─── Dataset extract ───

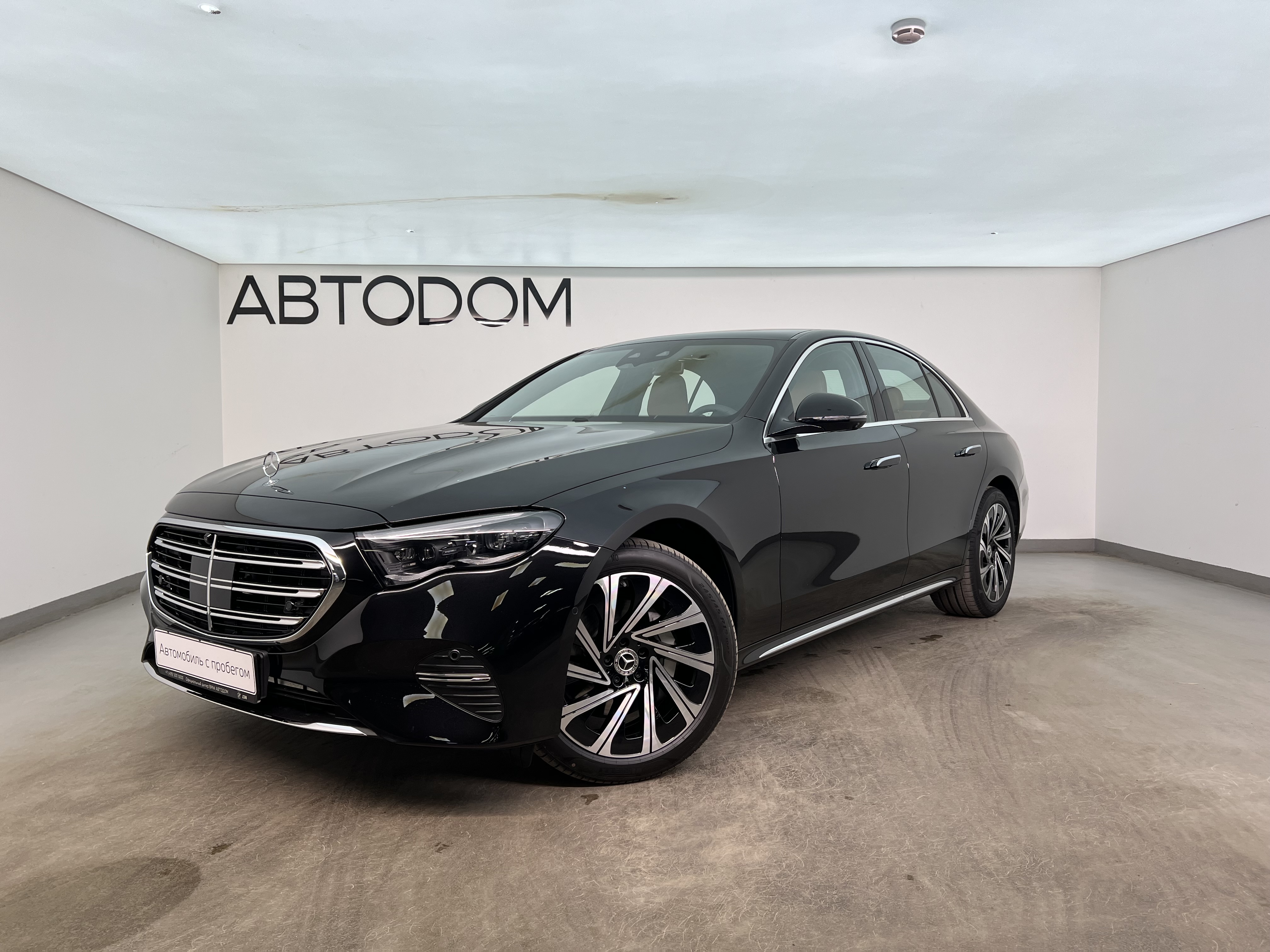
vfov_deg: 53.1
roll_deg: +0.2
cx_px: 635
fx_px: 954
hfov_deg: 67.3
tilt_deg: -3.3
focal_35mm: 26
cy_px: 476
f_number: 1.5
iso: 40
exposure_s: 1/126
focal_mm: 5.7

───

Aim of the exercise
An exact reproduction of the material is needed, without its images.

Response
vfov_deg: 53.1
roll_deg: +0.2
cx_px: 635
fx_px: 954
hfov_deg: 67.3
tilt_deg: -3.3
focal_35mm: 26
cy_px: 476
f_number: 1.5
iso: 40
exposure_s: 1/126
focal_mm: 5.7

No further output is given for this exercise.